Loading Multiple Files for ner.teach

Hi,

Do I have to create a new recipe for loading multiple files during ner.teach? I have a corpus of data with varied files and I want to train the model on all of them. How do I do it without invoking ner.teach command multiple times?

Thanks for the software and the help,
Sandeep

Prodigy’s built-in file loaders currently only support single files and not directories. But it’s pretty easy to load in your own corpora using custom ETL logic (even without a custom recipe).

The source argument your set on the command line is usually a path to a file – but if it’s not set, it defaults to sys.stdin. This means you can pipe data through it, for example:

python load_my_corpus.py | prodigy ner.teach my_dataset en_core_web_sm

The load_my_corpus.py script can then load and pre-process the corpus, and print the JSON-dumped annotation tasks to stdout. Here’s some pseudocode to illustrate the idea:

for data_file in corpus:
    data = preprocess_your_data_somehow(data_file)
    for line in data:
        task = {'text': line}
        print(json.dumps(task))

Depending on the complexity of your corpus, you can add rules to handle files differently depending on their type, or read out different fields. You could also import and re-use Prodigy’s built-in loaders in prodigy.components.loaders – see the “Loaders” section in the PRODIGY_README.html for more details and examples.
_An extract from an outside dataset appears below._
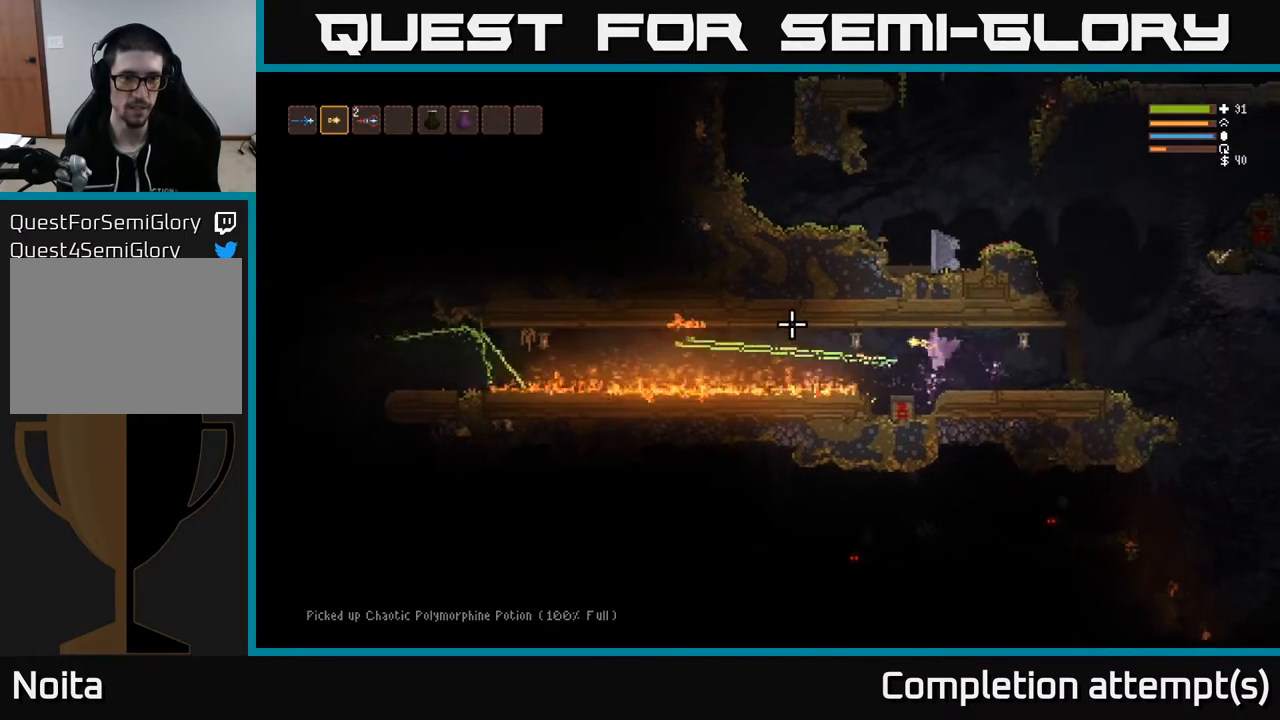
{"buttons": [], "left_stick": "right", "right_stick": "left", "events": []}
Thanks. I tried sending in whole files here. But it worked. Pasting the code below in case someone needs to use it.

import glob2, os, json
corpusfolderpath = 'xyz'
for filename in glob2.glob(corpusfolderpath+'/*'):
    if os.path.isfile(filename):
        with open(filename, 'rb') as f:
            text = f.read()
            task = {'text': text}
            print(json.dumps(task))
1 Like

do you know what happens if sentence is already in the annotations dataset? is it ignored? or do we get to be asked again?

By default, Prodigy doesn’t make any assumptions about this and will let you re-annotate the same task. But you can tell it to exclude annotations of existing datasets by setting --exclude dataset_name (or multiple, comma-separated names). This is also very useful when creating evaluation sets.

The tasks are compared bashed on their hahes. When a new annotation task comes in, Prodigy assigns an "_input_hash" to the task, based on its content – by default, properties like "text". When you run ner.teach, Prodigy will add "spans" to each task containing the entity you’re annotating. The input hash and the annotation features are then hashed again to create a _task_hash, which is used to determine whether two annotation tasks are the same.

This means that Prodigy will exclude tasks asking the same questions – but still allow different questions about the same text that you haven’t answered before. You can find more details on the hashing in the PRODIGY_README.html, for example in the API docs of the set_hashes helper function.

1 Like